Data entries
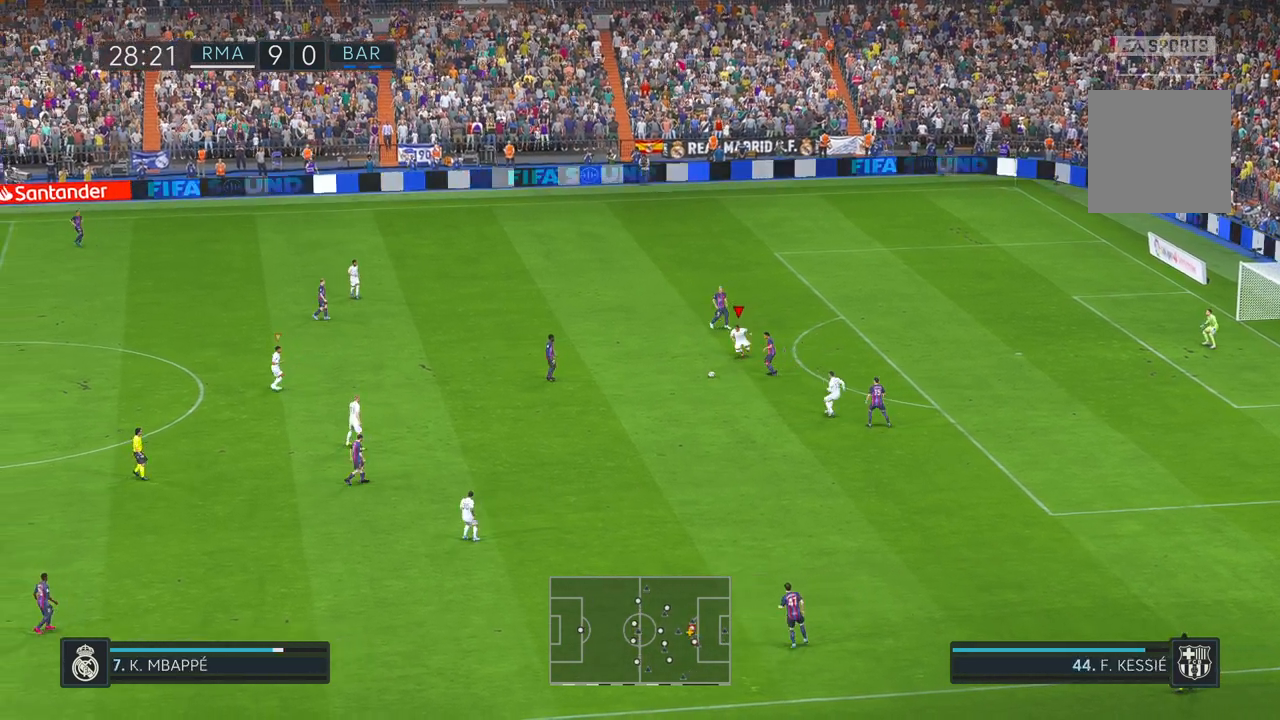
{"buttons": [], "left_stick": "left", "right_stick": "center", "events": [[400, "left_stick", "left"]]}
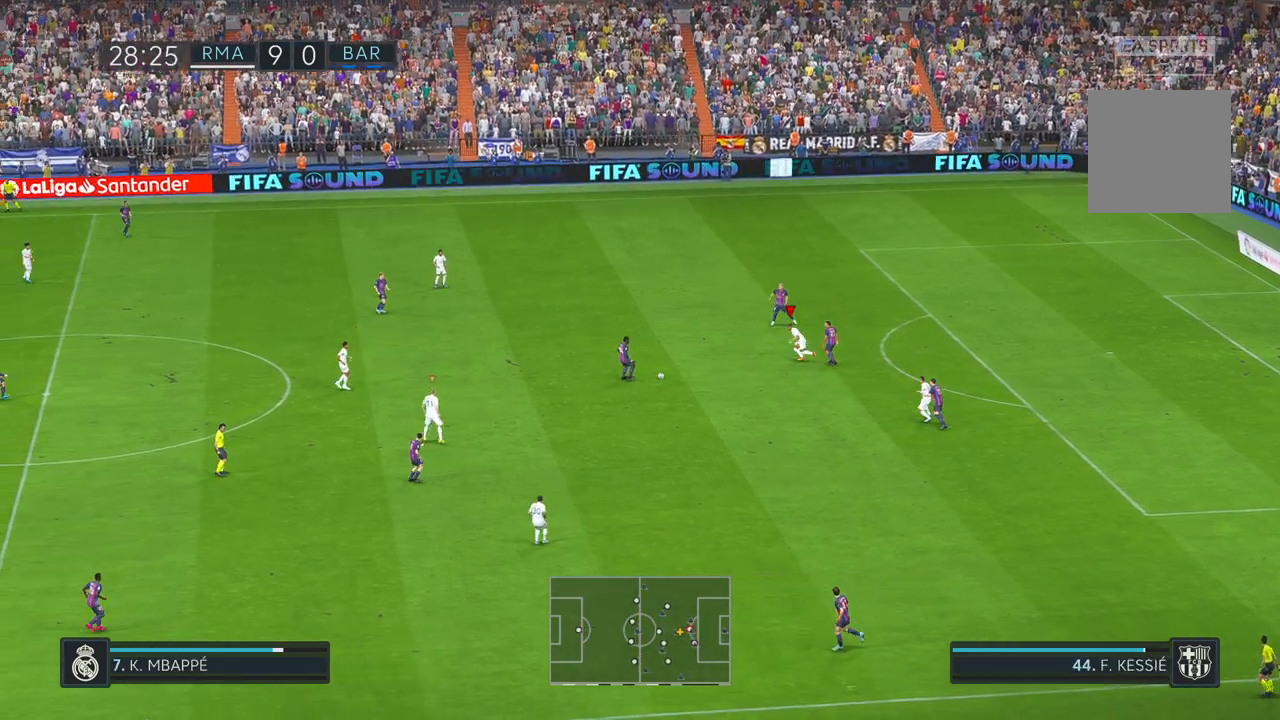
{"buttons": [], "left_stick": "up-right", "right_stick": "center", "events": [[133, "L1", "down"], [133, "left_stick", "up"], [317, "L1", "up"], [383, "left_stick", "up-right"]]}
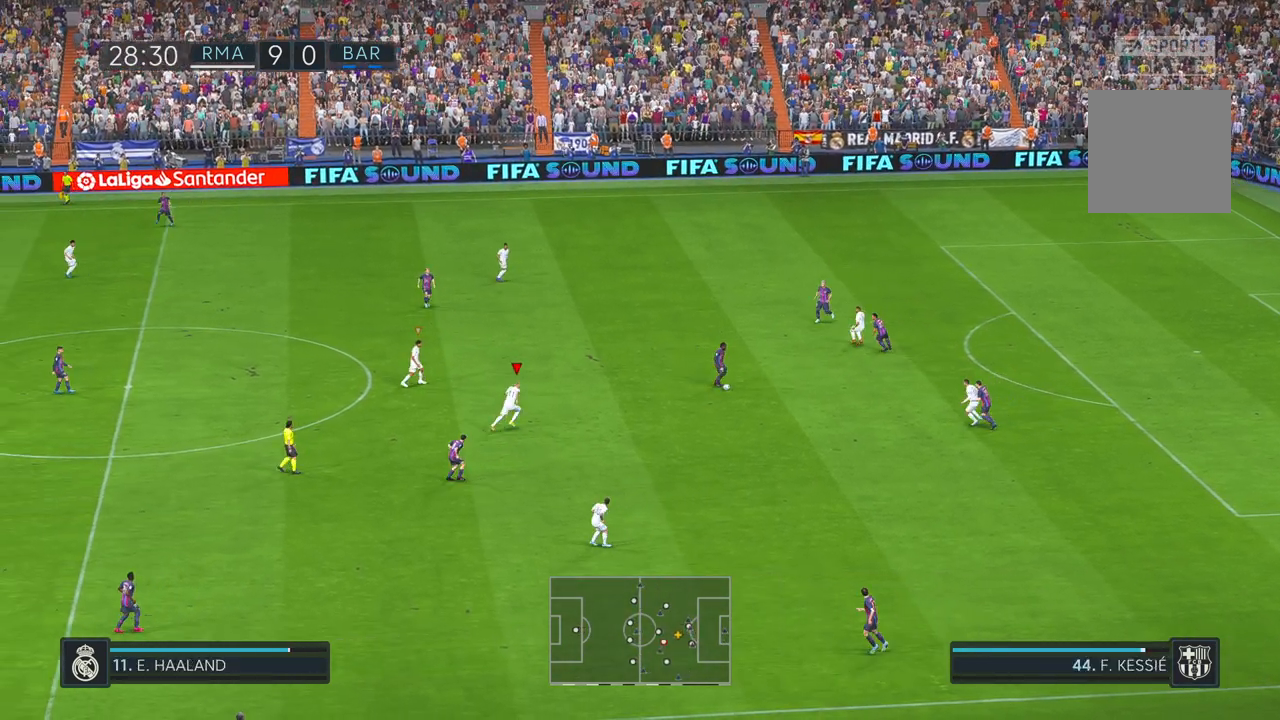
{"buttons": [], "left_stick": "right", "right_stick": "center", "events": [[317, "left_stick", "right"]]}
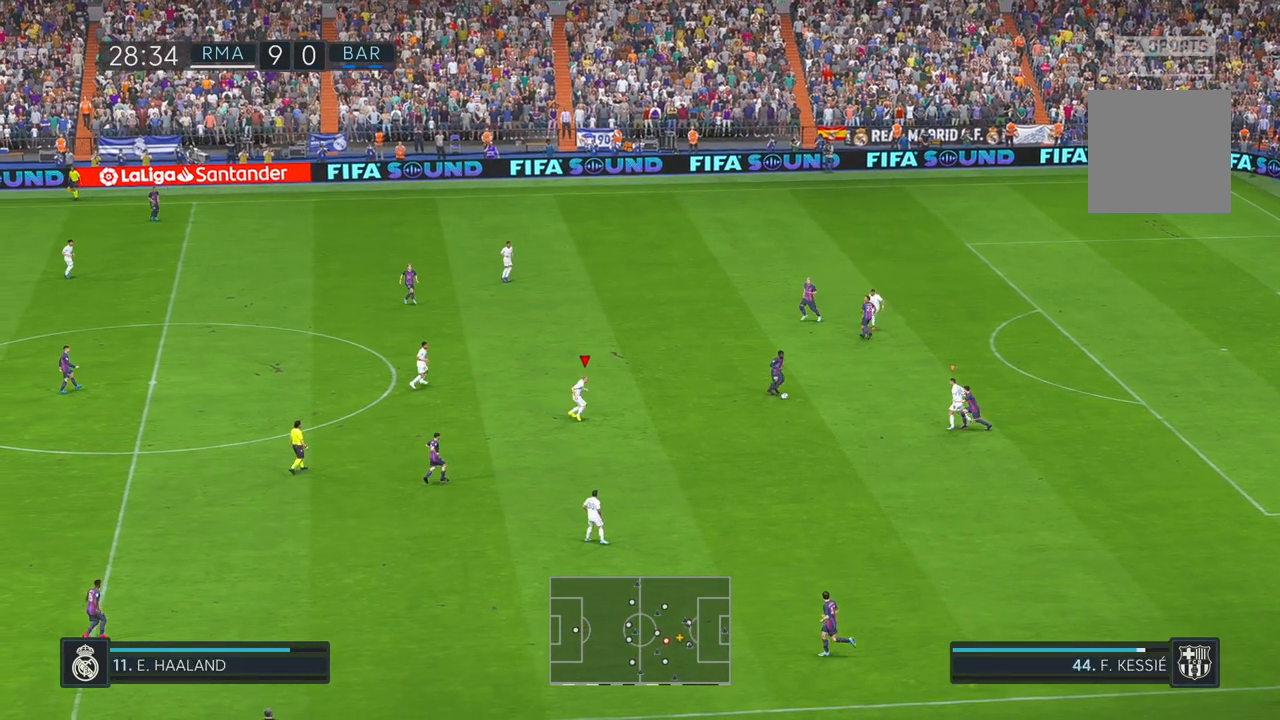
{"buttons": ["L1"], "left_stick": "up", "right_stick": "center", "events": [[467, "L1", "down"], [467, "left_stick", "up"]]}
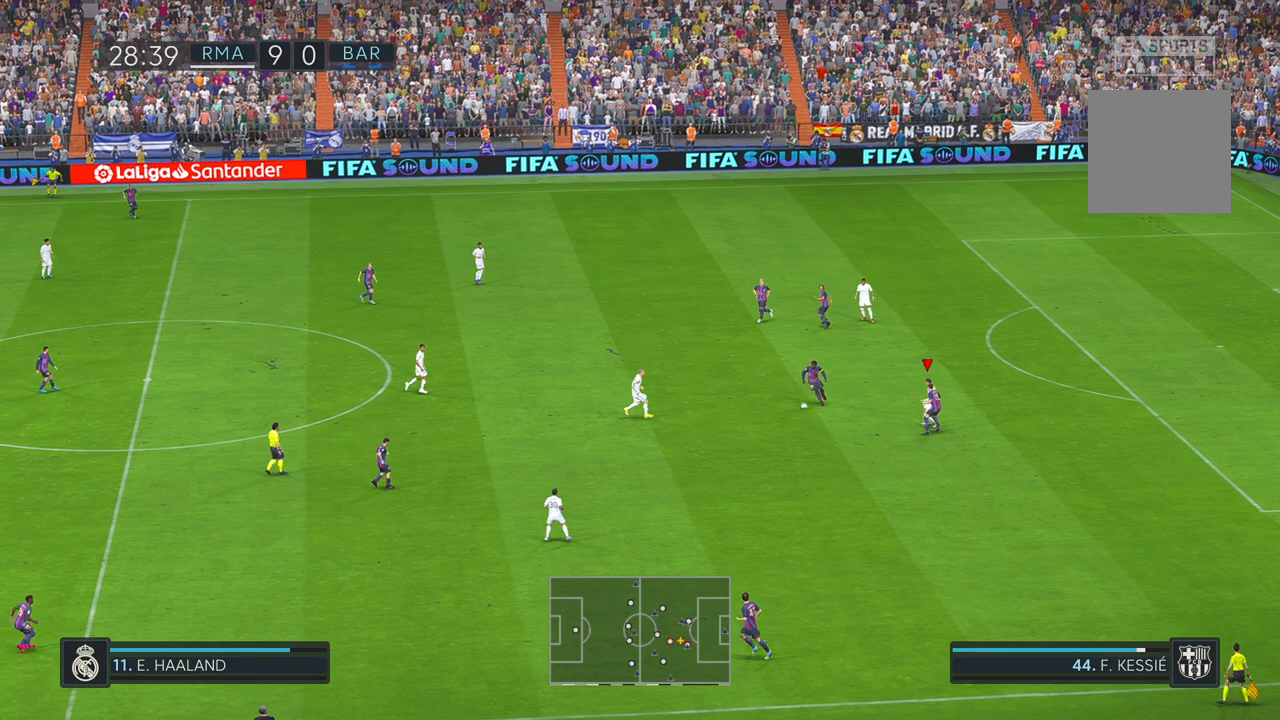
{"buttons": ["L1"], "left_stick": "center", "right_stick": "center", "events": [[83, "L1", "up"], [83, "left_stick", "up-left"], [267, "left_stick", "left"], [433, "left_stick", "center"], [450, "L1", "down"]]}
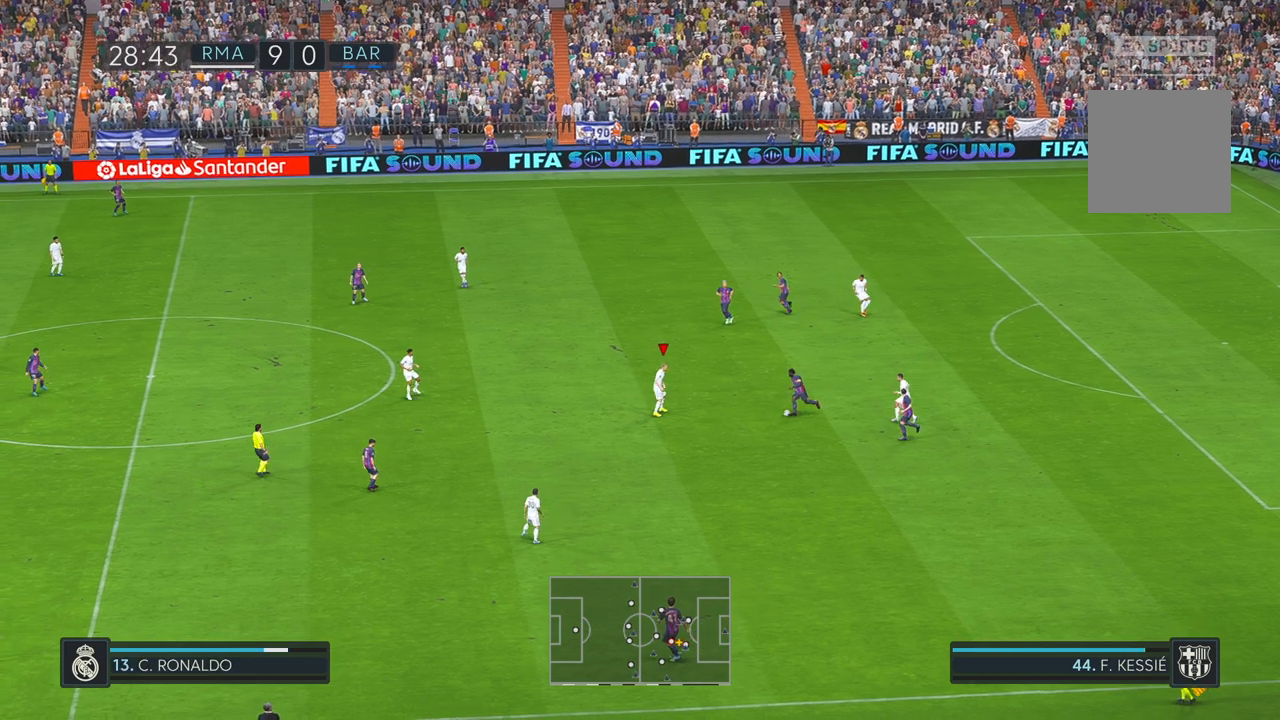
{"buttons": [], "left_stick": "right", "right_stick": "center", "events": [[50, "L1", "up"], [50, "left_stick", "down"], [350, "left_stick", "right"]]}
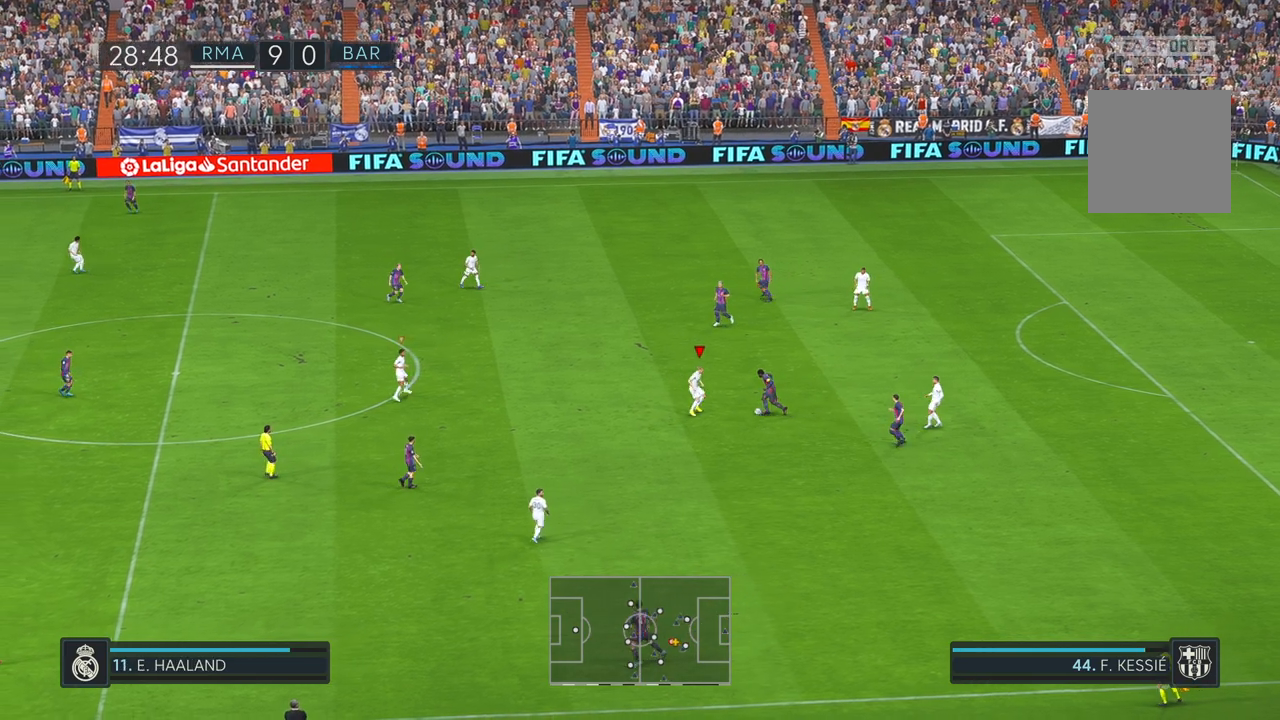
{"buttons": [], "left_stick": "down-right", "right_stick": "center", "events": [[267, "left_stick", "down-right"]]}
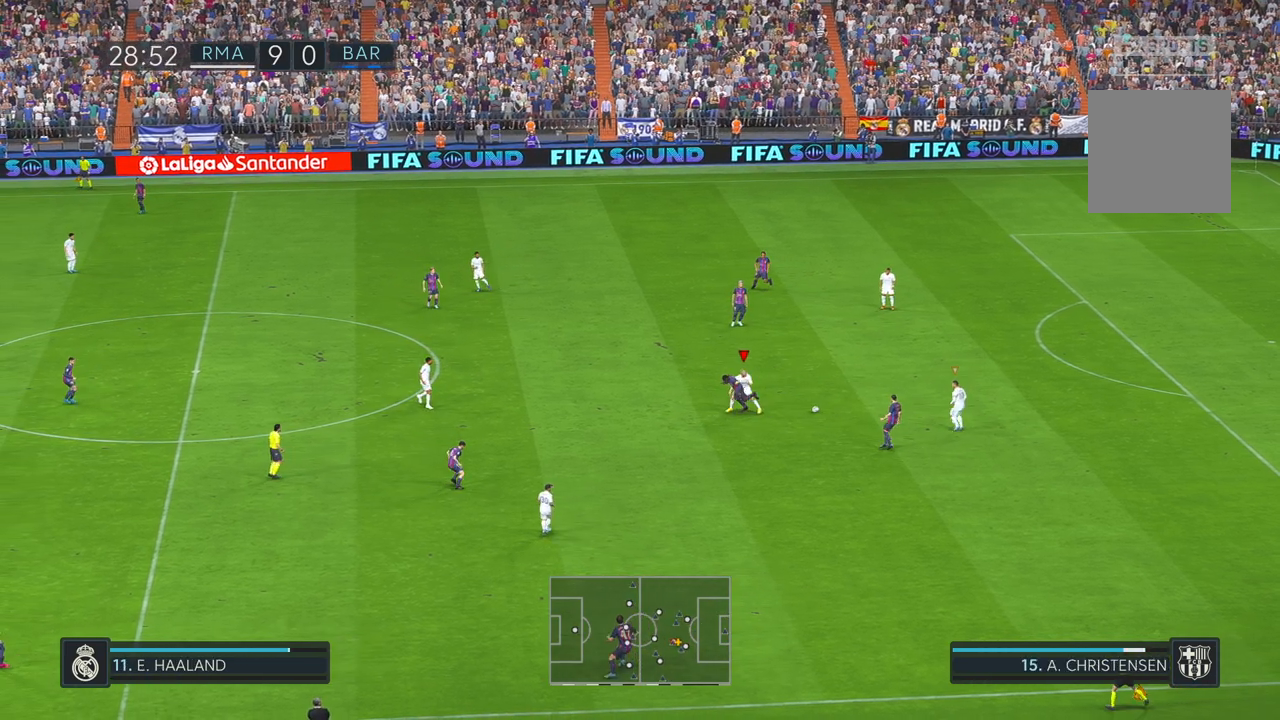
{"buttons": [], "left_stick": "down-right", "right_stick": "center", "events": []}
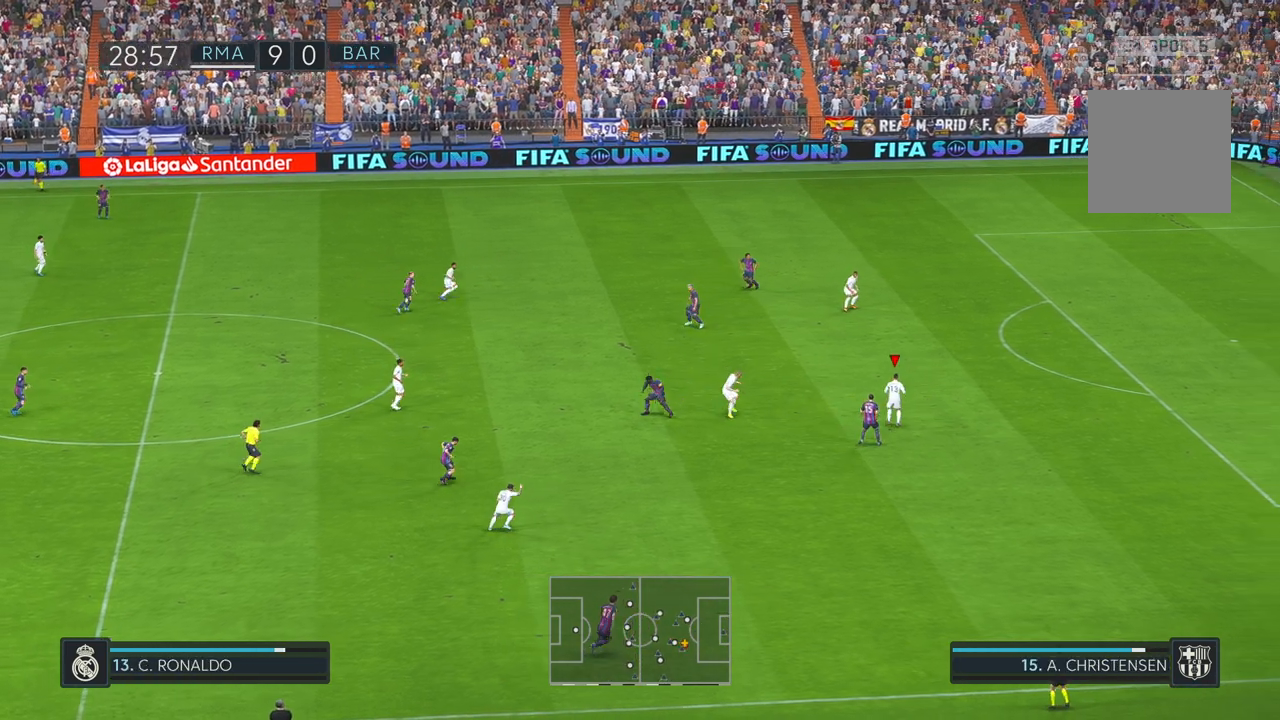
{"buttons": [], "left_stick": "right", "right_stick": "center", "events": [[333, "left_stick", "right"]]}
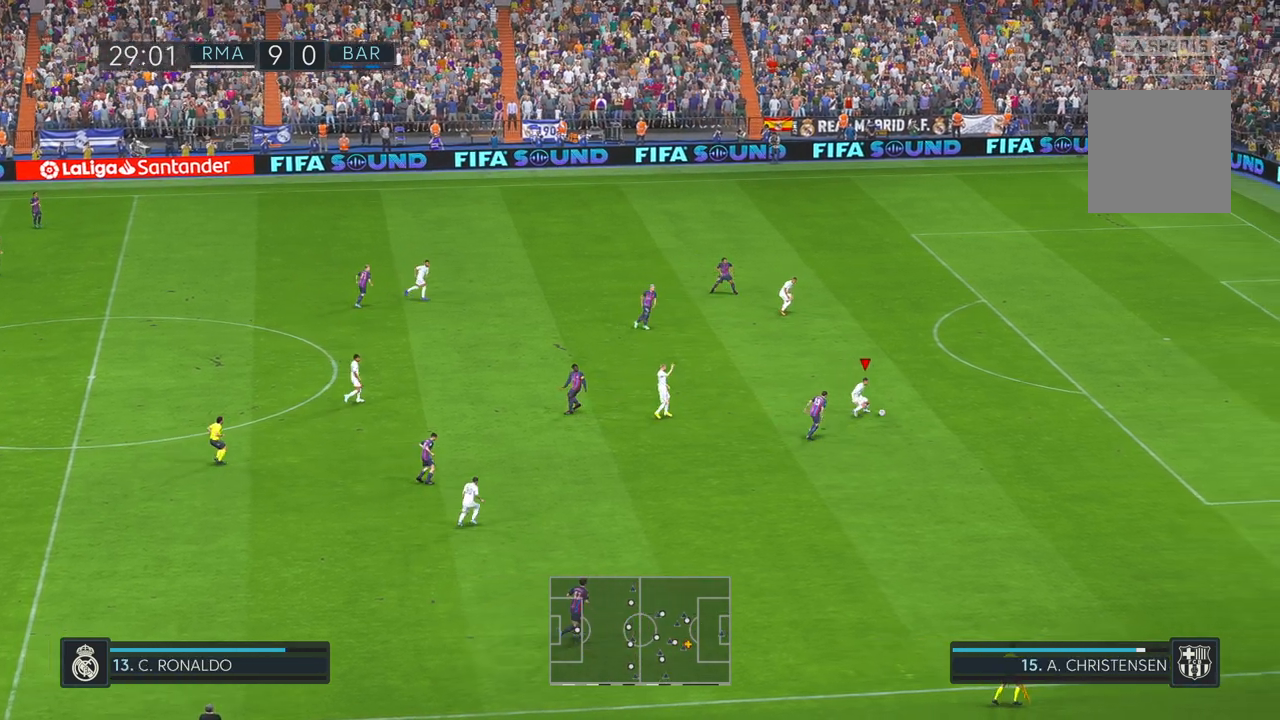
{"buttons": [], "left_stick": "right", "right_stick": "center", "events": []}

● GOAL OF THE EXERCISE: All entries must come back exactly as written, though without their pictures.

● REPLY TO THE EXERCISE:
{"buttons": [], "left_stick": "left", "right_stick": "center", "events": [[400, "left_stick", "left"]]}
{"buttons": [], "left_stick": "up-right", "right_stick": "center", "events": [[133, "L1", "down"], [133, "left_stick", "up"], [317, "L1", "up"], [383, "left_stick", "up-right"]]}
{"buttons": [], "left_stick": "right", "right_stick": "center", "events": [[317, "left_stick", "right"]]}
{"buttons": ["L1"], "left_stick": "up", "right_stick": "center", "events": [[467, "L1", "down"], [467, "left_stick", "up"]]}
{"buttons": ["L1"], "left_stick": "center", "right_stick": "center", "events": [[83, "L1", "up"], [83, "left_stick", "up-left"], [267, "left_stick", "left"], [433, "left_stick", "center"], [450, "L1", "down"]]}
{"buttons": [], "left_stick": "right", "right_stick": "center", "events": [[50, "L1", "up"], [50, "left_stick", "down"], [350, "left_stick", "right"]]}
{"buttons": [], "left_stick": "down-right", "right_stick": "center", "events": [[267, "left_stick", "down-right"]]}
{"buttons": [], "left_stick": "down-right", "right_stick": "center", "events": []}
{"buttons": [], "left_stick": "right", "right_stick": "center", "events": [[333, "left_stick", "right"]]}
{"buttons": [], "left_stick": "right", "right_stick": "center", "events": []}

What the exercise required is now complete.